• [Dataset records]
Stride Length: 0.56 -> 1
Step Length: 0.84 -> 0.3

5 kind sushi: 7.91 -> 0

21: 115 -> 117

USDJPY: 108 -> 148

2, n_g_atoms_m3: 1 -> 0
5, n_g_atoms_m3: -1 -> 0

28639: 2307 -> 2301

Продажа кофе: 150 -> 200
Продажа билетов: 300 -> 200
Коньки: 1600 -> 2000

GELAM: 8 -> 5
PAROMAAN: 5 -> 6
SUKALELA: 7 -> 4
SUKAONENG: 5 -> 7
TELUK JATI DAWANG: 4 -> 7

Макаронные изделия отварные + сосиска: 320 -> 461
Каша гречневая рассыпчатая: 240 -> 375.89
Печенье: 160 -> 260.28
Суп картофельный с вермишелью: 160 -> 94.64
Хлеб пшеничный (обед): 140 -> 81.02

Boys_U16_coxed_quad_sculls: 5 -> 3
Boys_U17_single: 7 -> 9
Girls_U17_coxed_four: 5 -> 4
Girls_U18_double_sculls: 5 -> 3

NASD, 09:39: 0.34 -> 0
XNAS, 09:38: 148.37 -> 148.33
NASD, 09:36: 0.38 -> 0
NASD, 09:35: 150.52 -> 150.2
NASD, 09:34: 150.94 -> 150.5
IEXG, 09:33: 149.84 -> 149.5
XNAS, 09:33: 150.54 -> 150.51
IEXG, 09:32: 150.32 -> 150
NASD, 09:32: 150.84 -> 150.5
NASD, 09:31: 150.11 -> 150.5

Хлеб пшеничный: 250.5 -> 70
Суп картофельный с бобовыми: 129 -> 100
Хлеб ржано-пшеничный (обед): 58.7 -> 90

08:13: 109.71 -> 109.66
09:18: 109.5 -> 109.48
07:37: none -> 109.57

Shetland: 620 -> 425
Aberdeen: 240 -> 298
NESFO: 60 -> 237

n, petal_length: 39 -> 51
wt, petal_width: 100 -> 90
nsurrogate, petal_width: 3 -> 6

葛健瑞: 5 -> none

• [Exercise description] Everything from the line containing "Shetland: 620 -> 425" through the last line above should be set down exactly; include no other lines.

• [Result of this task]
Shetland: 620 -> 425
Aberdeen: 240 -> 298
NESFO: 60 -> 237

n, petal_length: 39 -> 51
wt, petal_width: 100 -> 90
nsurrogate, petal_width: 3 -> 6

葛健瑞: 5 -> none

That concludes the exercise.